The AIA 2030 Commitment: Creative DisruptionPosted: November 9, 2011
Since my architectural firm, Bergmeyer, signed the AIA 2030 Commitment, I have been presented with many opportunities to wreak creative disruption.
Within six months of signing the Commitment, firms are asked to do a progress report on four operational categories: Office Energy Use, Waste Reduction, Travel, and Meeting Procedures. The intent is to reduce the environmental impact of running your business. You are probably working on this stuff already. Reporting on what your firm is doing now is easy. But if you take the Commitment seriously, you’ll drive your firm to do more. To change. To improve. A certain amount of creative organizational disruption, therefore, becomes necessary.
We have these bi-weekly management meetings. All our senior technical staff meets with our accounting, marketing, IT and HR departments to talk about anything and everything. Between meeting notes and lead-generation reports and financial updates it’s a very paper-intensive hour. Or at least it used to be.
One of the Commitment’s strategies under Meeting Procedures suggests mandating paperless technology for agendas and handouts. I knew we could do this. Everyone at Bergmeyer has a handy un-dockable laptop and access to secure wi-fi. So when the last appointment for a management meeting came around, I seized the moment. “Let’s try an AIA 2030 experiment. Let’s se if we can do this meeting paperless.” I hit “reply all”.
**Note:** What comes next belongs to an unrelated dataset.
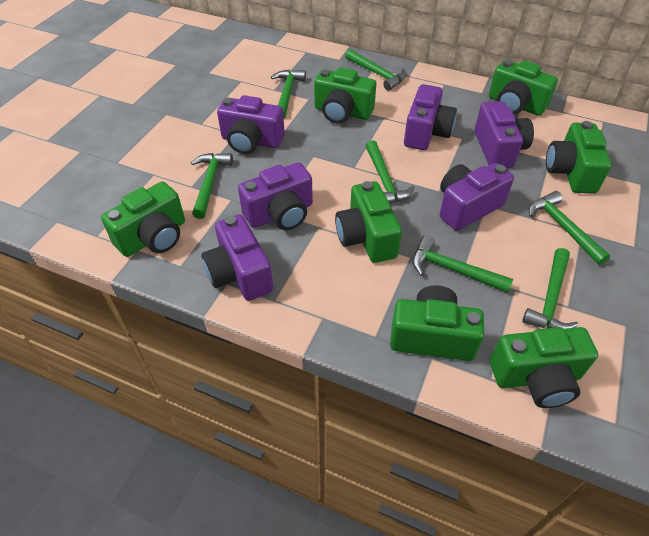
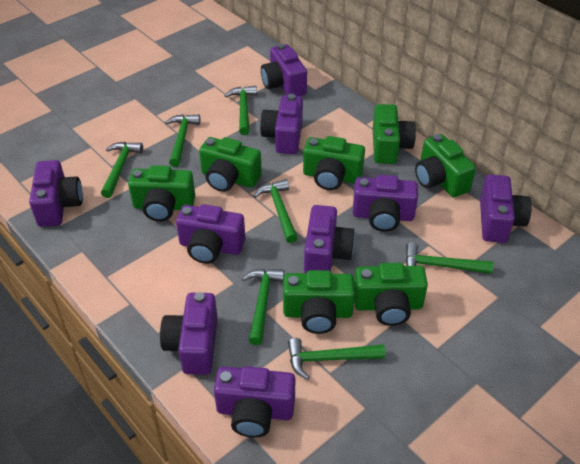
purple camera: [201,214,273,301] [217,95,285,154] [238,162,313,230] [404,84,457,150] [440,163,514,231] [475,101,534,168] = 6 -> [29,160,83,227] [160,292,218,375] [176,204,245,264] [214,366,295,438] [260,94,303,154] [261,44,307,96] [304,205,355,273] [353,175,418,232] [480,174,532,243] = 9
The meeting time arrived. It was chaos.
As expected, Accounting was the first in with a stack of printed spreadsheets. “I didn’t see your e-mail!” (Funny, that excuse never works for me.) There was an undercurrent of discomfort. Do we really have to set up a laptop and projector for this meeting every time now? That’s a lot of extra work. IT supported the idea but had doubts. Our laptop batteries might not last an hour. We don’t have enough plugs for everyone. Why can’t we all just look at the projected version? Someone was using a PDF of the marketing report that had been saved to their desktop, which meant it was already out of date. IT tried to help. If you can get online, you can access the live updated version of the report. But that person’s laptop had been re-imaged recently (whatever that meant) so they needed to re-enter the secure wi-fi password. Can you log in now? Did you log off or just un-dock? Try checking “workstation only”. Someone had smuggled in a stack of printed reports. We’ve been in here fifteen minutes already. Can’t we just get this meeting started?
Any of that sound familiar?
The point was an easy one to make, but the disruption was effective. (No gloating from me, though. Mea culpa. My own desk is currently buried under piles of paper.) Although the enabling technology is available and right at hand, old habits surely die hard. And the old paper habit has got to go.
Lesson: Sustainability is not about technology. It’s about changing our behavior.